Nick's rude behavior continues for weeks, but Veronica chooses to ignore it. Veronica then asks Betty if she can sleep over at her house while her parents are away so she can go out with Nick, since Mr. Lodge won't let her date him. Although Betty does not think it is a good idea she eventually agrees.

=== Part 3 ===
Veronica goes on her date with Nick St. Clair where they go to a nightclub, stay out late and kiss when it is over. At school, Ms. Grundy assigns a two-thousand word essay and threatens to fail anyone who does not complete it. Nick strong arms Dilton to write the essay for him, but Archie stops him. When they are just about to fight with one another Coach Clayton arrives before it happens. After learning it's a personal matter between Nick and Archie he offers to let them fight in a boxing ring as long as they keep it secret. Archie fights well, causing Nick to fight dirty and Coach Clayton declares Archie the winner after the last round.

=== Part 4 ===
Nick tells people about the fight, but lies and claims to have won. Dilton tells the true story at Pop Tate's, and everyone congratulates him for standing up to Nick. Betty tries to tell Veronica about Nick's advances, but Veronica accuses Betty of being jealous and refuses to listen. Betty sets a trap for Nick by agreeing to see a movie with him. Archie takes Veronica to the same movie, where she sees Nick kiss Betty.
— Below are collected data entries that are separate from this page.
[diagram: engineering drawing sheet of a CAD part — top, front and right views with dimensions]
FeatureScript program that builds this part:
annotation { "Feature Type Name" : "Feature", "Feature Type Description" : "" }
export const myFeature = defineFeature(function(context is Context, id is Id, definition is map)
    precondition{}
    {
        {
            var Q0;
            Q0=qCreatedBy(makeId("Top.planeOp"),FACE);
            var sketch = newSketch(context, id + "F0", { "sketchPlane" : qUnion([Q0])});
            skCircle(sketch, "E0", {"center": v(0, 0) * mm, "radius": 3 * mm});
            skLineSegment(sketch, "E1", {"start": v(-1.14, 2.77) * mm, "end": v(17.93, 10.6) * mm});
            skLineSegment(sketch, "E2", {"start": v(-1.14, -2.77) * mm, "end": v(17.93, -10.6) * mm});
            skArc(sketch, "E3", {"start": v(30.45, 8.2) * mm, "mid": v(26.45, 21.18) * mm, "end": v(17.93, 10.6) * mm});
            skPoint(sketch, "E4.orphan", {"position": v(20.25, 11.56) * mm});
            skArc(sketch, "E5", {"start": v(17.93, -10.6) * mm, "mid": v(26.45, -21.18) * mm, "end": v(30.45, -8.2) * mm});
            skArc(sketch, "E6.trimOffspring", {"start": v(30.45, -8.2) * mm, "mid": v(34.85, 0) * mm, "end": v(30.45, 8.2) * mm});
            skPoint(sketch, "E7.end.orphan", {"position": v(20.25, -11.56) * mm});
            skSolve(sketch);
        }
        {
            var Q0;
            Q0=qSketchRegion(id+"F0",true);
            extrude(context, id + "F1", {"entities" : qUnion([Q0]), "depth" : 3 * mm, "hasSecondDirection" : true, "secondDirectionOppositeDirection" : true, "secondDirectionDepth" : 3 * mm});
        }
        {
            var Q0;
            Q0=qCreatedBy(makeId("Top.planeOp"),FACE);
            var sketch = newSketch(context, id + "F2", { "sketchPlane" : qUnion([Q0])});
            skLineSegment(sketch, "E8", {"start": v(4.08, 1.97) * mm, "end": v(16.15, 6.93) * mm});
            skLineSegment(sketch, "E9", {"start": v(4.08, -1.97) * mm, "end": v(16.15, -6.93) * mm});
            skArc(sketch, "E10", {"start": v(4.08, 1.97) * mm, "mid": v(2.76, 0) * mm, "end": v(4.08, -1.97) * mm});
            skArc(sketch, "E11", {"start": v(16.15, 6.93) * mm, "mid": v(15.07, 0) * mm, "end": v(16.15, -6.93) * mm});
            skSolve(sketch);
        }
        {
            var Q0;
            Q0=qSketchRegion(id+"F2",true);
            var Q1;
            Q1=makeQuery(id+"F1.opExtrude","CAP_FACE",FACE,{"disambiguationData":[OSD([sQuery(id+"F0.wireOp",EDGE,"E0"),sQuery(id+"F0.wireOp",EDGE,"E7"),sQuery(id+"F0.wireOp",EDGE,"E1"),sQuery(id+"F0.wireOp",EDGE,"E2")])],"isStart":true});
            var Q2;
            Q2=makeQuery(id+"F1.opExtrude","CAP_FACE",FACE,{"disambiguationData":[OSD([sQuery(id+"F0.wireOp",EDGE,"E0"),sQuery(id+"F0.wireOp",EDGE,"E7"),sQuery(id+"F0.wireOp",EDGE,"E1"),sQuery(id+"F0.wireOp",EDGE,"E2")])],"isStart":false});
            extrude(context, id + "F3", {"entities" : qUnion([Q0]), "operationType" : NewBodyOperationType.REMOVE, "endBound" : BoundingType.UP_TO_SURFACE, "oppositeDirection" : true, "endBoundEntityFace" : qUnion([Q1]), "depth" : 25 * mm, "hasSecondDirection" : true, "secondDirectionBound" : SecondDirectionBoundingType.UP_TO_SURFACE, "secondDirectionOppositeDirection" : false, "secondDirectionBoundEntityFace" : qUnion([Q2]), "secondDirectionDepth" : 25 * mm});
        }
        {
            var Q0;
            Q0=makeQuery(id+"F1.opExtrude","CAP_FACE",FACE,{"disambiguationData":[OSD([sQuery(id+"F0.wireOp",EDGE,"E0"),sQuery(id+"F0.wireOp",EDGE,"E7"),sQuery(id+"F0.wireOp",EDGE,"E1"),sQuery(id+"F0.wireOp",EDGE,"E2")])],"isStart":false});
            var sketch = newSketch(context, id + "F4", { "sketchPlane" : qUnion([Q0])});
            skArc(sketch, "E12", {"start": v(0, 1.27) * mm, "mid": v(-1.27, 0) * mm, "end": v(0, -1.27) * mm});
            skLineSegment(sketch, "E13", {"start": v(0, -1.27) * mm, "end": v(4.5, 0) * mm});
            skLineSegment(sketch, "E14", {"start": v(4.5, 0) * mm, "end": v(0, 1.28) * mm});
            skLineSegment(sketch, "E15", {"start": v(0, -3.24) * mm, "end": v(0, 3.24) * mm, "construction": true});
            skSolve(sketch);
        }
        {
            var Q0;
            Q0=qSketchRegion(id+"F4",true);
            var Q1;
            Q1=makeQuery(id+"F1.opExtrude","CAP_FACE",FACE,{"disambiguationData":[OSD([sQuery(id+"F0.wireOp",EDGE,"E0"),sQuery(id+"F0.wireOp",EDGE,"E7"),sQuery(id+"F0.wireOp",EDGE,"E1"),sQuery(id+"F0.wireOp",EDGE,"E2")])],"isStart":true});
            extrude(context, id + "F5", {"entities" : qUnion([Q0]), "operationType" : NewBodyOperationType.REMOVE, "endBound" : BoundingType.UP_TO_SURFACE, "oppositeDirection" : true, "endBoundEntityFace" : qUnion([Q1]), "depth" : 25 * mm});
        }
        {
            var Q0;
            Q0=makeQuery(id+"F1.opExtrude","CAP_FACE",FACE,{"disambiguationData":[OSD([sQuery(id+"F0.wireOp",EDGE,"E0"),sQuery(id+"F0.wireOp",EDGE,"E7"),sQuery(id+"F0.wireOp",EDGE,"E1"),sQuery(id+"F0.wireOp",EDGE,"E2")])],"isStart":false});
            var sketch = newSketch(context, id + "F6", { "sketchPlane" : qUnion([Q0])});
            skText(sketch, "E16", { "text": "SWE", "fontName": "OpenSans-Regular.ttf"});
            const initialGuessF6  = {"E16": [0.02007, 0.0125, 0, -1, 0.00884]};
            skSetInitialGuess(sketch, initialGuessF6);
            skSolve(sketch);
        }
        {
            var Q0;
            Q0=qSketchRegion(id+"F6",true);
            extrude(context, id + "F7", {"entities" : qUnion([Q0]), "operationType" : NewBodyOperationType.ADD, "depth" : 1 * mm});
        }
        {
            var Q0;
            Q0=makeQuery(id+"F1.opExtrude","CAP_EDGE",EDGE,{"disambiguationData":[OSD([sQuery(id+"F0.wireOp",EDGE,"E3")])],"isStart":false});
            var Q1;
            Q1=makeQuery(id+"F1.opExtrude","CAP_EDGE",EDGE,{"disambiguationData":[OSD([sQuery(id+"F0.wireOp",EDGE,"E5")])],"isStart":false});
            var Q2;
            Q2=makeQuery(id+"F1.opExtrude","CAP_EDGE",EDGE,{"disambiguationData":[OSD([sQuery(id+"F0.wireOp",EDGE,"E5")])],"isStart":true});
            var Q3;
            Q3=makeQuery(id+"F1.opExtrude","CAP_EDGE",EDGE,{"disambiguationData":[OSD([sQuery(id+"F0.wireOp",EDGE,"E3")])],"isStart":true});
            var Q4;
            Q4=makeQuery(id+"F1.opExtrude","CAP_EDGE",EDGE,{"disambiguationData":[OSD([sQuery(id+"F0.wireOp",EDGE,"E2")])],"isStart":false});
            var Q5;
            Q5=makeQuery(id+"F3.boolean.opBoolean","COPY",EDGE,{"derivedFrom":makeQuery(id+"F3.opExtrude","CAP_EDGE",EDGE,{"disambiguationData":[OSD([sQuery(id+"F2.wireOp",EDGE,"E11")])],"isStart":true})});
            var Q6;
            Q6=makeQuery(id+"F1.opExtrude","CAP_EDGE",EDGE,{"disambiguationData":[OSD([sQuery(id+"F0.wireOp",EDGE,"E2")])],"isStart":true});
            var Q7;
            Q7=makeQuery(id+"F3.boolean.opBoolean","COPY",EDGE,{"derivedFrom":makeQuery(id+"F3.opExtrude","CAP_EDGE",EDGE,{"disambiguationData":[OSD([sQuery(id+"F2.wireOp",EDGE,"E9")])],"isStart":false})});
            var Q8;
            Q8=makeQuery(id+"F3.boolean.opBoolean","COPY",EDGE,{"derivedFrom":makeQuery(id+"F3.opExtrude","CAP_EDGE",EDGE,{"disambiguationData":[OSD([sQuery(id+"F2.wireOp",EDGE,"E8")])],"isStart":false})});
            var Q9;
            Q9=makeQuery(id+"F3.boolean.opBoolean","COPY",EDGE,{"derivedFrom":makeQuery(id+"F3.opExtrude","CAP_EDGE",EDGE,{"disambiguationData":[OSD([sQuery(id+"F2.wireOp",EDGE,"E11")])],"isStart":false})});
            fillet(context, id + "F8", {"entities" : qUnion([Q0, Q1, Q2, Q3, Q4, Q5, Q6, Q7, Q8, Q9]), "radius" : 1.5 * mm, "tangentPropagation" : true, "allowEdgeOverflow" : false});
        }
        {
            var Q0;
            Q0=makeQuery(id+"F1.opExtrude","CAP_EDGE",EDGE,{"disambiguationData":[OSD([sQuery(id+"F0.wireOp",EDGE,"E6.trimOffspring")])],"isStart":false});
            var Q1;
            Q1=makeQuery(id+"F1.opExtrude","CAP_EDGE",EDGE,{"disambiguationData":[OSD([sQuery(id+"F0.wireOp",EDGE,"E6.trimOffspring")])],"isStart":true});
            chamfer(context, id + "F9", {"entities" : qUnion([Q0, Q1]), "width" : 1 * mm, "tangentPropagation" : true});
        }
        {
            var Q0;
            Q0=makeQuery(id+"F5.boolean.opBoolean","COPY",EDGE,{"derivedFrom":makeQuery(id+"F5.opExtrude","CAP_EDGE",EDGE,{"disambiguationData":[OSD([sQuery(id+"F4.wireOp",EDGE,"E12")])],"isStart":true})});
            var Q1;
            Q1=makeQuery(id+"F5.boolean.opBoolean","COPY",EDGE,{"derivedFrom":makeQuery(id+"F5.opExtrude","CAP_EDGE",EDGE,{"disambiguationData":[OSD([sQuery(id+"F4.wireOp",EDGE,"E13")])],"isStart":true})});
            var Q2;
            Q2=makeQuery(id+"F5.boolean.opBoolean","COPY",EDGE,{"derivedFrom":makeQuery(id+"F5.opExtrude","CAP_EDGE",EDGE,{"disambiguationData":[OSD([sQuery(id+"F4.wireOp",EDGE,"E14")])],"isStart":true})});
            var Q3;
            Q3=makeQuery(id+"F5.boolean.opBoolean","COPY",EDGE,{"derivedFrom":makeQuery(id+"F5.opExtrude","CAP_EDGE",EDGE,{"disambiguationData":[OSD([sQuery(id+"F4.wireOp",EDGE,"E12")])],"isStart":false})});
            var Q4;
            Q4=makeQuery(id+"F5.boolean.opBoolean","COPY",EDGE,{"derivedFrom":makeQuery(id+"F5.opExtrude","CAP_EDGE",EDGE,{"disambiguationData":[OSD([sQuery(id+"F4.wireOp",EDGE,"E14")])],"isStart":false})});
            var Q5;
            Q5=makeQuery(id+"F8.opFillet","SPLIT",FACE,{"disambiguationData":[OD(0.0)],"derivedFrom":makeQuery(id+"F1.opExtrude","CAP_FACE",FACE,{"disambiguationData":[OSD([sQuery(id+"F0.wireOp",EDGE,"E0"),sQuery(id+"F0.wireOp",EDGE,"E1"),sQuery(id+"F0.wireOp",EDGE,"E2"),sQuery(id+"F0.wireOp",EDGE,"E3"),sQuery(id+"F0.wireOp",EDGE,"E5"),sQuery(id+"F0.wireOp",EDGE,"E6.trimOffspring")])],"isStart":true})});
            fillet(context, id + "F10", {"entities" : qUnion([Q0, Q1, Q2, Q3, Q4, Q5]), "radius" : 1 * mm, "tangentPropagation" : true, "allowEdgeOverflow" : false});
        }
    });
Veronica breaks up with Nick and dumps Betty as a friend.

The next day, Reggie tells Archie and Betty that Nick was caught turning in an essay that Veronica wrote for him and Ms. Grundy failed him. As punishment he is sent to a military school, but is happy about it because he hopes that the discipline will straighten him out. After Nick finally realized what true friendship is about he tells Reggie to say goodbye to everyone. Nancy tells Veronica what happened and she forgives Betty.

==Later New Look Stories==
Six more of the realistic style stories were made due to the success of Bad Boy Trouble. The next story using the more realistic character designs called The Matchmakers was serialized in Jughead's Double Digest #139-142. A third story in this vein, titled Break-up Blues was released in Archie's Pals 'n' Gals Double Digest #125-128.
The fourth story called My Father's Betrayal was originally released in Betty & Veronica Double Digest #170-173 and the fifth story, Goodbye Forever, was released in Archie's Double Digest #200-203. The sixth new look story, A Funny Kind of Love, was serialized in Archie's Pals 'n' Gals Double Digest #135-138 and the final new look story called No Baseball for Betty was serialized in Betty & Veronica Double Digest #180-183.

The Matchmakers, Break-up Blues, My Father's Betrayal, and Goodbye Forever were later released in a trade paperback edition after serialization like Bad Boy Trouble. However, the last two stories, A Funny Kind of Love and No Baseball for Betty, have yet to be released in a paperback edition.